To state the screaming obvious the stock markets have been selling off just a bit so far this year. So far, last week the SPX is down 122 points or about 6%. As expected the volatility was up as well with the VIX sitting near 27, up from 18.21 last Thursday, December 31.
As for why this is happening there may be many factors but as far as position and trade management it does not really matter. It is what it is. If you own stocks you are likely down money since as we know their performance is linear, meaning it is strictly tied to market direction. If you have options positions however things get a little blurry, depending on what you have on. Any sellers of options in this environment will likely see losses due to increased implied volatility. Even if you are short calls against stock it is likely you won’t realize the expected cushion from the short call on a stock that is down due to the increased IV. This is temporary (remember all extrinsic value must go to 0 at expiration) however if you want to roll the strike it forces you to pay more to buy your call back then under lower IV conditions. Short puts have the same effect however losses are magnified due to losses both on direction and short vega.

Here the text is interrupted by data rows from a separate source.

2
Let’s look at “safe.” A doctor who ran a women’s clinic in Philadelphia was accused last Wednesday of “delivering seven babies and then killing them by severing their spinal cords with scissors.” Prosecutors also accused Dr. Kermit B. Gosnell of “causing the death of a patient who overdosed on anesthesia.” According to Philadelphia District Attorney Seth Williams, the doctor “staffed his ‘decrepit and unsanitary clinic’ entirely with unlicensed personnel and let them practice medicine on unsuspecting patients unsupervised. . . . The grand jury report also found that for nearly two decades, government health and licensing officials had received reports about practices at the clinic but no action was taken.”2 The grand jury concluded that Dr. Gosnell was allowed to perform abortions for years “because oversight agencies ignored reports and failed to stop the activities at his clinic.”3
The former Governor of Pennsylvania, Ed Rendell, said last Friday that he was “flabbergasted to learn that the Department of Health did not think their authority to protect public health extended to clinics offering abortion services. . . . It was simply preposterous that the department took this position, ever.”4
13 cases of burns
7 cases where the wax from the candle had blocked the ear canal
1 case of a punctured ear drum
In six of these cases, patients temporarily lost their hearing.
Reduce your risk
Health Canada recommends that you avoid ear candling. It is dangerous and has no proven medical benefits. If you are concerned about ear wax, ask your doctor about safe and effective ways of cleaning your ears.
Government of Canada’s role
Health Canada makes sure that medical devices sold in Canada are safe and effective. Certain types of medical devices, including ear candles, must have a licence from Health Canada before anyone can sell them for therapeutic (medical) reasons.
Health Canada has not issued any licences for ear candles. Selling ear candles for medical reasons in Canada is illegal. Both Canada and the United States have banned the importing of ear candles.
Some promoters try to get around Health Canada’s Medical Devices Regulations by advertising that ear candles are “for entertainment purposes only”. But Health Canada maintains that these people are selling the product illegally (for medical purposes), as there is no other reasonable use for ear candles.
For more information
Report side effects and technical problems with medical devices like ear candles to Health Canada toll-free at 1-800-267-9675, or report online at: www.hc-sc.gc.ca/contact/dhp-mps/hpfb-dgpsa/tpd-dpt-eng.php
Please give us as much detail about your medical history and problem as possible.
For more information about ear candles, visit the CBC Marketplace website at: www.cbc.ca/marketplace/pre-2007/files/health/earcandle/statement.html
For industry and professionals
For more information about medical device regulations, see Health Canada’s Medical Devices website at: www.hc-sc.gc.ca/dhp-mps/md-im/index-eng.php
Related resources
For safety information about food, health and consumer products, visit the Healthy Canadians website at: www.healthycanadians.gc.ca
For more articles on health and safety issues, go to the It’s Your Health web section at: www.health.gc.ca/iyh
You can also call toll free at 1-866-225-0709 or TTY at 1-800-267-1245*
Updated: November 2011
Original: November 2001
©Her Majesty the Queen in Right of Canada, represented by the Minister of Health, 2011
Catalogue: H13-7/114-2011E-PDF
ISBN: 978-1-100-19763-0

Being long options in this environment is a good thing. Long options = long vega. Long puts looking great for the opposite reason short puts look bad – short directionally and long vega. Long call losses are smaller than expected. While the directional factor may work against them the increased IV works in their favor. Obviously spreads will have a combination of characteristics based on structure. Derivative products like options were created first and foremost as a tool to manage risk. If volatility in markets continue the value of options and their proper use will become more and more important. In bull markets options are more of a leveraging tool – to increase return. In flat or bear markets however options become a risk management tool to lower or eliminate risk.